__READING PASSAGE__:
%%

And I believed it. And my father’s absence sealed it. And my lovers’ persistent wayfaring with women whose superiority I was inundated with sealed it. And society sealed it. All around me were idols of women less difficult than me, more docile, more beautiful, more modest, more sexual, more more more more. A Black woman, especially one with a mouth on her, could not be enough.

And then I saw Beyoncé in Lemonade, a Black woman idolized into obscurity — canonized as the patron saint of the Black woman in her highest form. I saw Beyoncé suffering how I have, under the weight of that specific betrayal. I saw it and I knew that the betrayal she experienced had nothing to do with whether or not we were difficult, and everything to do again with being the collateral damage of somebody else’s pain. But we are not vessels. We are not servants, propellers of plots, vehicles of self-discovery. We do not belong to the world to do as it pleases with impunity. We belong to us.

With Lemonade, Beyonce broke the first rule of being a Black woman. She did not protect the Black men who failed to protect her. She did not prioritize a Black man’s pain over her own. She said: my pain demands acknowledgement. She said: You must be held accountable. She said: I am more than enough — why do you deny yourself heaven? She said: I do not exist to be your collateral damage — fix you, and fix the damage you’ve done.

Many people are confused about how Lemonade is for Black women if it centralizes a relationship with a Black man. But Lemonade says to Black women that Black women are enough. It says the world must take responsibility for the damage it does to us. It says we are not protecting anyone who harms us. It says we will not suffer in silence, we will not beg, we will not make up for flaws that aren’t flaws at all. It says I see you, now see me. Look me in the eye, see yourself. It says that healing will not come if we are not allowed to vocalize our aching. It says we are owed healing by everyone who hurts us. It says you owe us for what you take from us. It says give back to us what you’ve taken.

%%

__INFORMATION GIVEN__:
%%

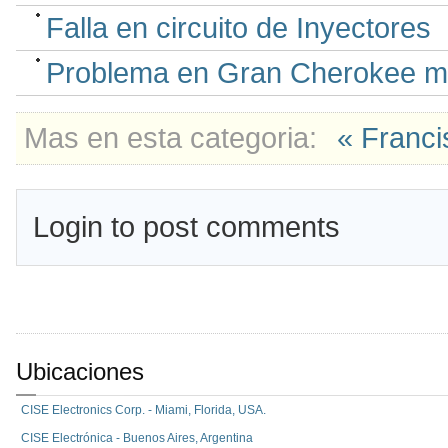
Falla en circuito de Inyectores
Problema en Gran Cherokee mot
Mas en esta categoria:
« Franc
Login to post comments
Ubicaciones
CISE Electronics Corp. - Miami, Florida, USA.
CISE Electrónica - Buenos Aires, Argentina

%%

__QUESTIONS ON THE MATERIAL__:
1: Sum up the passage about Lemonade in two sentences.
2: In the passage about Lemonade, what rule of being a Black woman does Beyoncé break?
3: Carry on the passage about Lemonade from its final sentence.
The records are separate material and are not tied to the passage about Lemonade.

__TASK RESPONSES__:
1: The writer had come to believe that a Black woman, especially one with a mouth on her, could not be enough, a belief sealed by a father's absence, by lovers, and by society. Seeing Beyoncé in Lemonade showed the writer that such betrayal comes from being collateral damage of somebody else's pain, and the writer reads Lemonade as telling Black women they are enough, that those who harm them must be held accountable, and that they are owed healing.

2: She breaks the first rule: she does not protect the Black men who failed to protect her.

3:
Every Black woman in Lemonade has been robbed of something. Every Black girl, too. And they are owed accountability. They are owed healing. They are owed more than what the world has granted them. Lemonade sends the message that we must be vocal about this. We must not assist the world in erasing our suffering. We must honor ourselves. We must perform magic tricks. We must pull ourselves out of our own bones and help ourselves along. We must find communion in our reflections in each other. We must say: I see us.

Lemonade is for Black women because the world treats Black women as though they are difficult daughters, difficult mothers, difficult lovers, difficult friends, difficult workers, difficult strangers. They treat us like we are difficult, because it makes us easy targets. They treat us like we are difficult so that no one in the world will defend us. But now we are defending ourselves. Lemonade was an act of self-defense.

And if I am difficult, it is my complexity showing, and I deserve the love of someone skilled. I will expand him, I will inundate him with knowing. And if he hurts me, I will make him see. I will make my own visuals, write my own poems. I will concoct an extended metaphor. I will write a novel in text message form. I will pace, I will state my point in forty phrases. I will draw parallels. I will break down the etymology of every word of my emotions. I will come equipped with quotes, articles, and statistics. I will carry on, I won’t relent. I will not tolerate anything less than understanding.

My pain demands acknowledgement. I will hold the world accountable. I will make it see me, Black woman and all. I will plant seeds of myself in its chest, haunt its bones, and grow there. When it has hurt me, and I need me, I will rattle around in its body until nurturing bleeds out. I will crawl forth from its flesh for myself. It will know the pains of birthing when I need me. It will know what it means to stretch itself out of its form.

Lemonade says there is nothing difficult about Black women — except for being one in a world like this. Lemonade says it is time for Black women to heal — and no longer at our own expense.